Melbourne 3
Because of the lack of a practical internet connection at the hotel, I’m trying a blog editor that works off-line as well as on. I’m trying MarsEdit at brother Joel’s suggestion. So far so good.
Also, I’ve been thinking about the structure of the blog and I’m going to add some more categories (I have already done a bit of this). I’m wanting to set up a “review” category where I will write impressions and thoughts about various movies, books, products etc. So, for example, in a few days, you might see a “review” of MarsEdit. We’ll see if that works out.
Wandered around Melbourne in the rain yesterday afternoon. I’m trying to find the Hotel that Akiko and Suzuki stayed in when we were here 15 years ago. It was the kind of place that was impossible to miss, and now I can’t find it. Can’t remember what it was called. Anyway the act of simply walking around like I was dousing for water, hoping to have little tugs on my memory pull me there was interesting if unproductive. I kept having little sparks of memory and heading off in different directions but I still haven’t found it. I’m going to have to ask Akiko if she has a record of what it was called.

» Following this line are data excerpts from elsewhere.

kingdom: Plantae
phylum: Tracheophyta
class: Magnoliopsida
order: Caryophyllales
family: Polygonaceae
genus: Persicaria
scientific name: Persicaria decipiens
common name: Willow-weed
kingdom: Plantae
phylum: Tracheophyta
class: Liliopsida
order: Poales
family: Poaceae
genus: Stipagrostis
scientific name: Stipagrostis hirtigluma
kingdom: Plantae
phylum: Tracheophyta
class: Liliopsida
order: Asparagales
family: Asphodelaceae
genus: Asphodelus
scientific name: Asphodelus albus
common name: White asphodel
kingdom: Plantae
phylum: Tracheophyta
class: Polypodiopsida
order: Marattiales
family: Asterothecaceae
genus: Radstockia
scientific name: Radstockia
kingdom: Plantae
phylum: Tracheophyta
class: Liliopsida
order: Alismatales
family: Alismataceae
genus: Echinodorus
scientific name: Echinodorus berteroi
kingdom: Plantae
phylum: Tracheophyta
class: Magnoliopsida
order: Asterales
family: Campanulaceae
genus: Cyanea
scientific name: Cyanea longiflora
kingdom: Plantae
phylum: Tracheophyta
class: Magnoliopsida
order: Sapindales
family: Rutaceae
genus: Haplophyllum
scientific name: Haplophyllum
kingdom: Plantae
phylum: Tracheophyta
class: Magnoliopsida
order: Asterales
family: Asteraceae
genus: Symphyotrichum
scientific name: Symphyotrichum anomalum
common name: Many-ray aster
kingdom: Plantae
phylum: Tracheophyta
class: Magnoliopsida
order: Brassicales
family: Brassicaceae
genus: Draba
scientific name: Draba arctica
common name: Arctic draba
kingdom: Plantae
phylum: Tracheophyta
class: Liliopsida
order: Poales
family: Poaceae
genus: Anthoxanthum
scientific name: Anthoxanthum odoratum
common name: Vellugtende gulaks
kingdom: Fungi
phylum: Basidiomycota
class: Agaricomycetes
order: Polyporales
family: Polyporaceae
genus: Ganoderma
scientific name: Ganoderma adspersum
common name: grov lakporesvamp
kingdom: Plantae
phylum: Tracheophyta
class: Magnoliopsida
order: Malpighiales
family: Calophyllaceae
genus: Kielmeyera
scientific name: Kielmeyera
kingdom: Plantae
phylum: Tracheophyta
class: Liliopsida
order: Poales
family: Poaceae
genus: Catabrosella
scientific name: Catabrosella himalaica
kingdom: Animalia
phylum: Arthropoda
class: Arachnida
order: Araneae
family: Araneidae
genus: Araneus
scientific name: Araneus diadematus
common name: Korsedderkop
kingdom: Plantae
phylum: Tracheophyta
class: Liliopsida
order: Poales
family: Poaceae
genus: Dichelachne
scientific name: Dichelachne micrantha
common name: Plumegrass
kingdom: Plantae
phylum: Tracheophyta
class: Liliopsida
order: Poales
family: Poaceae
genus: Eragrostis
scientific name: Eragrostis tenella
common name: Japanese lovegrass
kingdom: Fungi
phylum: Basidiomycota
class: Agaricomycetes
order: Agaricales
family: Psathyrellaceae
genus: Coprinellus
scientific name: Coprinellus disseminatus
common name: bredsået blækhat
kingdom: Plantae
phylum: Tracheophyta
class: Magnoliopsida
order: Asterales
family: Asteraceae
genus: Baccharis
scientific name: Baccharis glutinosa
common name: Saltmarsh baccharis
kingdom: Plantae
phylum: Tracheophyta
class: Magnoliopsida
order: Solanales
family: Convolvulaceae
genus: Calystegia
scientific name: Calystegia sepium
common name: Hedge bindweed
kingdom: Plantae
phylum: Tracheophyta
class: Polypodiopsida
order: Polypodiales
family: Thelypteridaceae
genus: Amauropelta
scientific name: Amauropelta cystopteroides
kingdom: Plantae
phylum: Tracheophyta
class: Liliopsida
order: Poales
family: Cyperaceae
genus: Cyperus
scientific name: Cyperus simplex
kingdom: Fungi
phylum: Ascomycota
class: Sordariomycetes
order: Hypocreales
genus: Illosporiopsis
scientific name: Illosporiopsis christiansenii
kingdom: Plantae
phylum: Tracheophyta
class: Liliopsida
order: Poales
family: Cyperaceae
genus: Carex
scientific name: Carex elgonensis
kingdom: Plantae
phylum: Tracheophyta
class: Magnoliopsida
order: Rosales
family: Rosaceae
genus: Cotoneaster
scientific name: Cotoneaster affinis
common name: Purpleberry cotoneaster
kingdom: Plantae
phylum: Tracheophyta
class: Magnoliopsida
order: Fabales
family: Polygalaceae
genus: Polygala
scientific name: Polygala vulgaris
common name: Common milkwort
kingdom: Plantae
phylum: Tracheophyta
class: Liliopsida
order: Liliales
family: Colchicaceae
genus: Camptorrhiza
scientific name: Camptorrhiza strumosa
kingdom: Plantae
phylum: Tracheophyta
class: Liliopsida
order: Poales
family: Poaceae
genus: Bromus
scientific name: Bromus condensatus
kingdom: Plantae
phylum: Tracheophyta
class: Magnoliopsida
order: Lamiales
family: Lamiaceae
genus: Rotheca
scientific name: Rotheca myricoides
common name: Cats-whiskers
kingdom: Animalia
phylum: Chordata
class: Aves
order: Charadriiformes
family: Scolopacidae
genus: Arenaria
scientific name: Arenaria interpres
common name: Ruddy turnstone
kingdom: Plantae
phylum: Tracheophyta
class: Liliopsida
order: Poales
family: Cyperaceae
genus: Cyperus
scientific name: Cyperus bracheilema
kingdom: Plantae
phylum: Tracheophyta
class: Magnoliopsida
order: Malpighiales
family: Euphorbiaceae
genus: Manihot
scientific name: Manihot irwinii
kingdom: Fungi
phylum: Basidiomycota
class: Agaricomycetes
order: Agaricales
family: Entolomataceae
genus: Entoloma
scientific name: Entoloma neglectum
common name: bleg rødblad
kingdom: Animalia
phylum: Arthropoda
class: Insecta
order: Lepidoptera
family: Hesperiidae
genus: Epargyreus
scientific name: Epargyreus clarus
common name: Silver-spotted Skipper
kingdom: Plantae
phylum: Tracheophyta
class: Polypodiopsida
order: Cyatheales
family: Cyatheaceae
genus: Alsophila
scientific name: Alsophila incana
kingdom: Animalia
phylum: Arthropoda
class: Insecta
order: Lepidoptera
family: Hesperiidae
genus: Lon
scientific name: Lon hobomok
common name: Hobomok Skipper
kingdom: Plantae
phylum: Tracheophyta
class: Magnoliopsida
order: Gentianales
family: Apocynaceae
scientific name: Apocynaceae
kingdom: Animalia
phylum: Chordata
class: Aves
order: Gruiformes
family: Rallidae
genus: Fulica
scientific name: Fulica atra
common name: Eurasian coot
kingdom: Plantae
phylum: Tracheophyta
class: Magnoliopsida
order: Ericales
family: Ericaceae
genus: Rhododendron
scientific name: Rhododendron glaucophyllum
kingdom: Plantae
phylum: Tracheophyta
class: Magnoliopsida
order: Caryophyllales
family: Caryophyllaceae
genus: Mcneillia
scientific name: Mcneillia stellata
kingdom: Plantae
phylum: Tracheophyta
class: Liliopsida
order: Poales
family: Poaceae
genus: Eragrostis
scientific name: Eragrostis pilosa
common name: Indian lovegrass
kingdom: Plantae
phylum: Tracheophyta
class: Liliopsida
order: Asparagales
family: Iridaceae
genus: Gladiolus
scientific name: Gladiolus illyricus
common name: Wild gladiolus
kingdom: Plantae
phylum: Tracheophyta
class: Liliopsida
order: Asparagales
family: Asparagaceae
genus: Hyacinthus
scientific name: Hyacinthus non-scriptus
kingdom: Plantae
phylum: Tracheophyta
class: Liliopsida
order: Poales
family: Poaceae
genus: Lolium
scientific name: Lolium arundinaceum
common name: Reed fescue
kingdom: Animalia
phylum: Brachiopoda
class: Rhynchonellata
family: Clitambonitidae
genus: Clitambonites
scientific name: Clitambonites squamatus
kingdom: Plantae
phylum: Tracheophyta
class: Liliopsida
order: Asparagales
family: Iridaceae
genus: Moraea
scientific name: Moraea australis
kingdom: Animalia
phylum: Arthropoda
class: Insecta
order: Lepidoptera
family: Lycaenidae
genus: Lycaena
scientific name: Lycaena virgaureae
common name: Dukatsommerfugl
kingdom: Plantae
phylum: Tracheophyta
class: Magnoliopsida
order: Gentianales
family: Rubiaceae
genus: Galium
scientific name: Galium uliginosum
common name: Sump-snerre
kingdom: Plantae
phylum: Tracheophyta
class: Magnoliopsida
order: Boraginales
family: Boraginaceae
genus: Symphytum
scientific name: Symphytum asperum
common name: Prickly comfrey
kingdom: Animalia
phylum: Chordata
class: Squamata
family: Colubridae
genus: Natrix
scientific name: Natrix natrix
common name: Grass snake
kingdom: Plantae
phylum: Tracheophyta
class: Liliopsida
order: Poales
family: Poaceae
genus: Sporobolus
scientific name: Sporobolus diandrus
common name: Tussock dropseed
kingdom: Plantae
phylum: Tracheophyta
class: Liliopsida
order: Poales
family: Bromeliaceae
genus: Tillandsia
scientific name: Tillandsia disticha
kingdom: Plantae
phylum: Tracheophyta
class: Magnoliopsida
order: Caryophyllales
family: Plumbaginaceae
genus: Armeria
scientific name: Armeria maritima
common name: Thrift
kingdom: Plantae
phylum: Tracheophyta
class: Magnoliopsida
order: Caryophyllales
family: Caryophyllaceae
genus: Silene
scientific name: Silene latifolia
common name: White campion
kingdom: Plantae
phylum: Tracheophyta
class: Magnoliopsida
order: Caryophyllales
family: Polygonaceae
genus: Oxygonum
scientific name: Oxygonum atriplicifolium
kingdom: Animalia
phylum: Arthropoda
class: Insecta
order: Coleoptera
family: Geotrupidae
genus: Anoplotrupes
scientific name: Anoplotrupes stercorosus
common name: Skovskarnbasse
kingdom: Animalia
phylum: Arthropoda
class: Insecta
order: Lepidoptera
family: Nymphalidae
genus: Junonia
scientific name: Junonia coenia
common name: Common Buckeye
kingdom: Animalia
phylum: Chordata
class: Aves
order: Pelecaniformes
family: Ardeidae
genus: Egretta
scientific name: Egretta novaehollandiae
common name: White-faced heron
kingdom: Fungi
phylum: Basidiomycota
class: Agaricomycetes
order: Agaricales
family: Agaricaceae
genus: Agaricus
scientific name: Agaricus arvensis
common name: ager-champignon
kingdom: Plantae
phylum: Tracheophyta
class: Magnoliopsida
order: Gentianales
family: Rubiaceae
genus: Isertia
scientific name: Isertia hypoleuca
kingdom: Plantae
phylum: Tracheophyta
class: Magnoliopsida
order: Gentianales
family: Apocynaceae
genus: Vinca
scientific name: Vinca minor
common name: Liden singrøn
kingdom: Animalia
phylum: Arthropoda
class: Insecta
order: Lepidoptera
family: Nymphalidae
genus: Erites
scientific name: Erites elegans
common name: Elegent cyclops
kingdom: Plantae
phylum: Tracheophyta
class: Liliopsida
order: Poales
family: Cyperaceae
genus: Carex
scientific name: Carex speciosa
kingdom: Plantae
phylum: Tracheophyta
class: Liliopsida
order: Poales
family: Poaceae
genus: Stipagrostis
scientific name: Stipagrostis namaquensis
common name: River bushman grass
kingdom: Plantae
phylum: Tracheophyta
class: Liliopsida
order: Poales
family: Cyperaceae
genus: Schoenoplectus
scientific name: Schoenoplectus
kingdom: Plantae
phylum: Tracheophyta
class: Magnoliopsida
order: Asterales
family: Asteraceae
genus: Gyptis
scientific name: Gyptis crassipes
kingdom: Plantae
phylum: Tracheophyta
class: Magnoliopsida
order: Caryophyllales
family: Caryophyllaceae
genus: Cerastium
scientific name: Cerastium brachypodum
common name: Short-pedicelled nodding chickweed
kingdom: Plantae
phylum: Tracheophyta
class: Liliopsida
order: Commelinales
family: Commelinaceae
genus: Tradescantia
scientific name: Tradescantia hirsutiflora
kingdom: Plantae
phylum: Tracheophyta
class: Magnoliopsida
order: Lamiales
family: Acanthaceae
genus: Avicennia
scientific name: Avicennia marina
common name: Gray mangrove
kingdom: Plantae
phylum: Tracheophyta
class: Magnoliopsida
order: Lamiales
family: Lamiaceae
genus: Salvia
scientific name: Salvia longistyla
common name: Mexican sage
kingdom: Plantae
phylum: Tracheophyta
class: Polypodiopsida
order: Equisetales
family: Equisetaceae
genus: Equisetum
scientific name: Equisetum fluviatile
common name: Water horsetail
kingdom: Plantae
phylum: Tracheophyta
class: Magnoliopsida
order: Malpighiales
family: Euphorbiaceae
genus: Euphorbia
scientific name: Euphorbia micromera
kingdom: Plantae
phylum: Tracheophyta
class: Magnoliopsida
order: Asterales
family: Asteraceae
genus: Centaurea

I like walking around cities, and Melbourne is great for it. There’s a lot of thought about public space, and a vigorous mish-mash of culture that leads to a kind of Blade Runner feeling. I love this sensibility, and of course it was accentuated by the rain. A clean, recently refurbished Blade Runner L.A. I slip effortlessly into hard-boiled detective mode as I’m walking around. Funny how attractive dystopian sensibilities become. Maybe that’s their function. The L.A. of Blade Runner is not a pretty place, but Ridley Scott shoots it in a way that finds it’s beauty. Like my old friend Tom Blair once said about Sid and Nancy “a beautiful film about an ugly subject.”
When I lived in Tokyo, I would spend hours on the streets in Shinjuku, Ikebukuro and Shibuya, just wandering around soaking up the neon. Riding my motorcycle through it would only intensify the feeling. Like riding a spinner in Blade Runner or the big bike chase at the beginning of Akira. It’s why, although I know it’s politically incorrect, I love hanging around the new, neon 42nd Street in New York. I feel charged up by that energy. I know it’s probably hastening the destruction of the biome that supports us, but human folly has always had it’s beautiful side. Like the spectrum of colors in an oil spill.
Back in Melbourne, I walked past a peepshow/porn shop and they had a big CRT with advertising imagery running in the window surrounded by the normal kind of neon. What struck me about it was that the imagery wasn’t sexual or suggestive at all. It was mostly text based. And the kinds of words that they were using were: “Cheeky” and “Naughty”. I realize that this only seems strange to me because I’m a speaker of American English, but it really seemed funny. To me those words suggest that what is going on inside is akin to a Junior High-School comedy night or something. Of course, things like this always make me think about what Australians find funny or incongruous when they’re in the States. I mean we do run around talking about putting things in our “fanny-packs” and what not, but there is probably a good deal of public English in the United States that is perfectly embarrassing.